▶ _How to complete this task_
Go through the lines below one by one and count those holding the string "tail". Give the count alone.

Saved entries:
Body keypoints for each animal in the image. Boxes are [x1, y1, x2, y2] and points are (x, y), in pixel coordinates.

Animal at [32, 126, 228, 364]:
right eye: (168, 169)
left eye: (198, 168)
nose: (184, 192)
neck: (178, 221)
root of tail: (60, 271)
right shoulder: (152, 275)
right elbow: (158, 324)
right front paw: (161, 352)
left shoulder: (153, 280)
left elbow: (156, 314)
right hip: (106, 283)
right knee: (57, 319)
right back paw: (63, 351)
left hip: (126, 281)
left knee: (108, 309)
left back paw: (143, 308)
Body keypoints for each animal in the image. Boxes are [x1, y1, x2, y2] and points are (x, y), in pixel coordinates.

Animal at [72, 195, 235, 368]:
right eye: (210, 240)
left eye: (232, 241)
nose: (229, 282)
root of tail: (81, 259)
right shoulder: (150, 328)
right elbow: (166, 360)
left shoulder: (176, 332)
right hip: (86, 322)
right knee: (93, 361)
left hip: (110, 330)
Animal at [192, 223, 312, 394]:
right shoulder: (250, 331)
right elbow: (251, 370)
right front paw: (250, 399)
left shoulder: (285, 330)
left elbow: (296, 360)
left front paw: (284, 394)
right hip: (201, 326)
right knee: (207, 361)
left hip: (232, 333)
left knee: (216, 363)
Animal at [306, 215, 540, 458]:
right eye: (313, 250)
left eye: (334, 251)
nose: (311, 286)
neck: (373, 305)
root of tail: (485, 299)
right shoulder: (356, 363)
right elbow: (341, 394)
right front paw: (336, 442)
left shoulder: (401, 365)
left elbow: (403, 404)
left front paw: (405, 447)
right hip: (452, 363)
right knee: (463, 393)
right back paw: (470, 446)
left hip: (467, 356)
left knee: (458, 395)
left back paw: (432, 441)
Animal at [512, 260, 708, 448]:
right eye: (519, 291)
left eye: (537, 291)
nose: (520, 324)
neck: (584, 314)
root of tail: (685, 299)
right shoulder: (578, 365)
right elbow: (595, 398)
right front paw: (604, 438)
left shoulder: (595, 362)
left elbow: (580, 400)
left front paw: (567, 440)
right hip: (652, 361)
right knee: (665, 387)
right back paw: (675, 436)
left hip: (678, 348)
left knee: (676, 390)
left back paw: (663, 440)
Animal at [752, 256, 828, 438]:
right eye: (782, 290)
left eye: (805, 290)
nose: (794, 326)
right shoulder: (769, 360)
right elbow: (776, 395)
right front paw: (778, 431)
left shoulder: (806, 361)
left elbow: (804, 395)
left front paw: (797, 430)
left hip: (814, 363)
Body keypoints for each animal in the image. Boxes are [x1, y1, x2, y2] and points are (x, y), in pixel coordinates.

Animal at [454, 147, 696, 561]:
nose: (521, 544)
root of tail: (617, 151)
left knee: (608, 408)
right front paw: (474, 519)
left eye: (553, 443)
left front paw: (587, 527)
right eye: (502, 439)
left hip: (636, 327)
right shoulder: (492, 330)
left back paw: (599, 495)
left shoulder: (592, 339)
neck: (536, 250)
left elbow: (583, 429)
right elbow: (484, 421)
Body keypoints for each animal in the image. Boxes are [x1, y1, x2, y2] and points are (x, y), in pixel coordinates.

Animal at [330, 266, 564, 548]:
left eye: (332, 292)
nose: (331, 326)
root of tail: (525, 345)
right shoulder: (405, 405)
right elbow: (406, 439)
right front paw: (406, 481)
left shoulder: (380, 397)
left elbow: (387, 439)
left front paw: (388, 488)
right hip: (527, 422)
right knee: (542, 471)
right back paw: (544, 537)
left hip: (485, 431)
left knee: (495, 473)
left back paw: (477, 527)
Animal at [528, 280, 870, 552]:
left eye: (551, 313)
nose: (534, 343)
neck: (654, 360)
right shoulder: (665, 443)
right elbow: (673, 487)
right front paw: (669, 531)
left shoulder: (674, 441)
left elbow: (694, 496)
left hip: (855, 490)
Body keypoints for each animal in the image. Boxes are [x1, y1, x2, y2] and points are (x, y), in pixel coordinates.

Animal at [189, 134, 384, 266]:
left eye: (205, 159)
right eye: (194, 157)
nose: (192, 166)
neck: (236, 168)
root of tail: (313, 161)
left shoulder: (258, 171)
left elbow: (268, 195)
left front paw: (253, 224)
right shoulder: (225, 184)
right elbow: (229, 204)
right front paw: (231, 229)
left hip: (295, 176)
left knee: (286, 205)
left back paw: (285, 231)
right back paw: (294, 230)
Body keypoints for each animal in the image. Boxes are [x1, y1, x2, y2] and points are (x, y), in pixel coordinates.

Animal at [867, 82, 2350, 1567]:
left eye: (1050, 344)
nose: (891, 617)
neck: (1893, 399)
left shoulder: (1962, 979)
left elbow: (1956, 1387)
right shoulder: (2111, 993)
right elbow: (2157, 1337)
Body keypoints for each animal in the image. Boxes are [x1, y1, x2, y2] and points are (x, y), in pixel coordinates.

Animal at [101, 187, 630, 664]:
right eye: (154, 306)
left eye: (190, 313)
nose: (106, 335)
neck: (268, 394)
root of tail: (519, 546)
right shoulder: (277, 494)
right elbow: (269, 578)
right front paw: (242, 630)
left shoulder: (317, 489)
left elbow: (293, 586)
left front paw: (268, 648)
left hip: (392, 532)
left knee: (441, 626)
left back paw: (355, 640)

▶ _Solution to the exercise_
8